If one surveys the number of techniques available in ML without any context, one can easily be overwhelmed in terms of the sheer number of approaches, as well as the various tweaks and variations of them. However, the specifics of the techniques are not as important as more general concepts that would be applicable in most every ML setting, and indeed, many traditional techniques as well. While there will be examples using the R statistical environment and descriptions of a few specific approaches, the focus here is more on ideas than application2 and kept at the conceptual level as much as possible. Note that Python versions of the model examples are available here. In addition, Marcio Mourao has provided additional Python examples.

As for prerequisite knowledge, I will assume a basic familiarity with regression analyses typically presented in applied disciplines. Regarding programming, none is really required to follow most of the content here, but some knowledge of R would be helpful if one wants to do the examples. Note that I won’t do much explaining of the code, as I will be more concerned with getting to a result than clearly detailing the path to it. Armed with even introductory knowledge, if there are parts of R code that are unclear, there are many resources to investigate and discover the details on one’s own, which results in more learning anyway.

The latest version of this document is dated 2019-03-25. It was originally written in March 2013, when there was much more need for it in academia, at least outside of CS and Engineering departments.
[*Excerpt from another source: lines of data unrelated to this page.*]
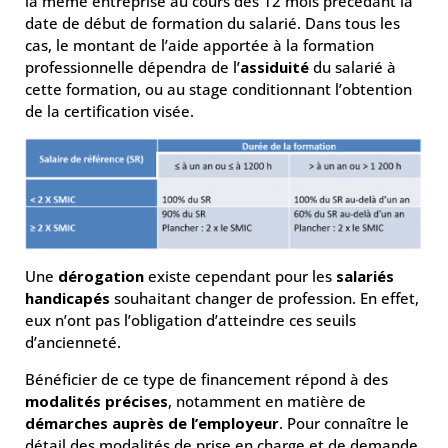
la même entreprise au cours des 12 mois précédant la
date de début de formation du salarié. Dans tous les
cas, le montant de l’aide apportée à la formation
professionnelle dépendra de l’
assiduité
du salarié à
cette formation, ou au stage conditionnant l’obtention
de la certification visée.
Une
dérogation
existe cependant pour les
salariés
handicapés
souhaitant changer de profession. En effet,
eux n’ont pas l’obligation d’atteindre ces seuils
d’ancienneté.
Bénéficier de ce type de financement répond à des
modalités précises
, notamment en matière de
démarches auprès de l’employeur
. Pour connaître le
détail des modalités de prise en charge et de demande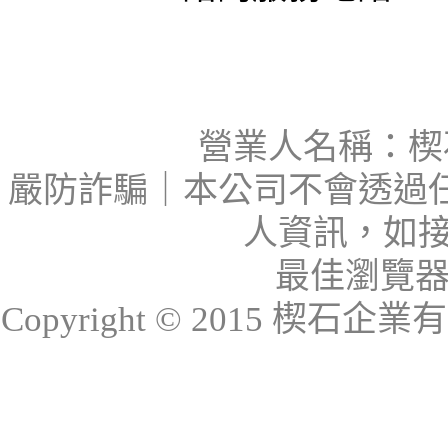
營業人名稱：楔石
嚴防詐騙｜本公司不會透過
人資訊，如接
最佳瀏覽器：I
Copyright © 2015 楔石企業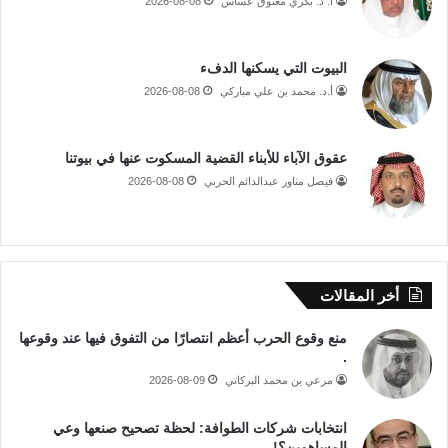
أ. د. بكري معتوق عساس
2026-08-08
البيوت التي يسكنها الدفء
أ.د. محمد بن علي مباركي
2026-08-08
عقوق الآباء للأبناء القضية المسكوت عنها في بيوتنا
فيصل مناور عبدالدائم الحربي
2026-08-08
أخر المقالات
منع وقوع الحرب أعظم انتصارًا من التفوق فيها عند وقوعها
.
مرعي بن محمد البركاتي
2026-08-09
انتخابات شركات الطوافة: لحظة تصحيح صنعها وعي
المساهمين؟!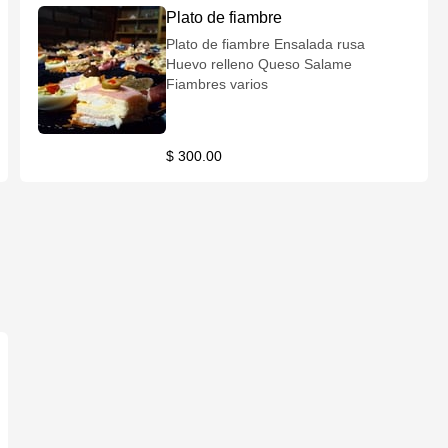
Plato de fiambre
Plato de fiambre Ensalada rusa
Huevo relleno Queso Salame
Fiambres varios
$ 300.00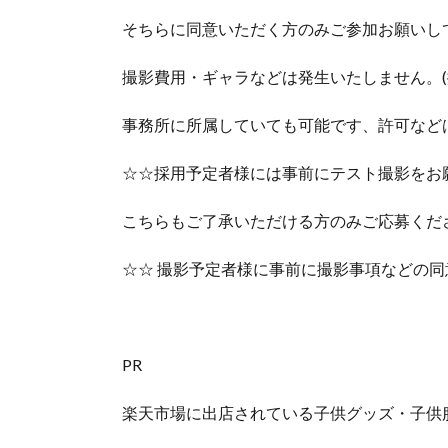
そちらに同意いただく方のみご参加お願いし
撮影費用・ギャラなどは発生いたしません。(
事務所に所属していても可能です、許可など
☆☆採用予定者様には事前にテスト撮影をお
こちらもご了承いただける方のみご応募くだ
☆☆ 撮影予定者様に事前に撮影事項などの
PR
楽天市場に出店されている子供グッズ・子供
For all the buzz of machine learning, deep learning, AI, etc., that need still exists, as most applied disciplines still do not teach such techniques as a core part of their training (yet). However, the number of tools and information, within the realm of R and Python especially, has exploded, so you’ll have plenty to keep you occupied. Indeed, I’m not sure how much of the specific techniques and tools demonstrated in this document will be viable in another five years, so be prepared to keep up.

Color coding in text:

  • emphasis
  • package
  • function
  • object/class
  • link

  1. Also referred to as applied statistical learning, statistical engineering, data science or data mining in various academic, professional, and other contexts (correctly or not).

  2. Indeed, there is evidence that with large enough samples many techniques converge to similar performance.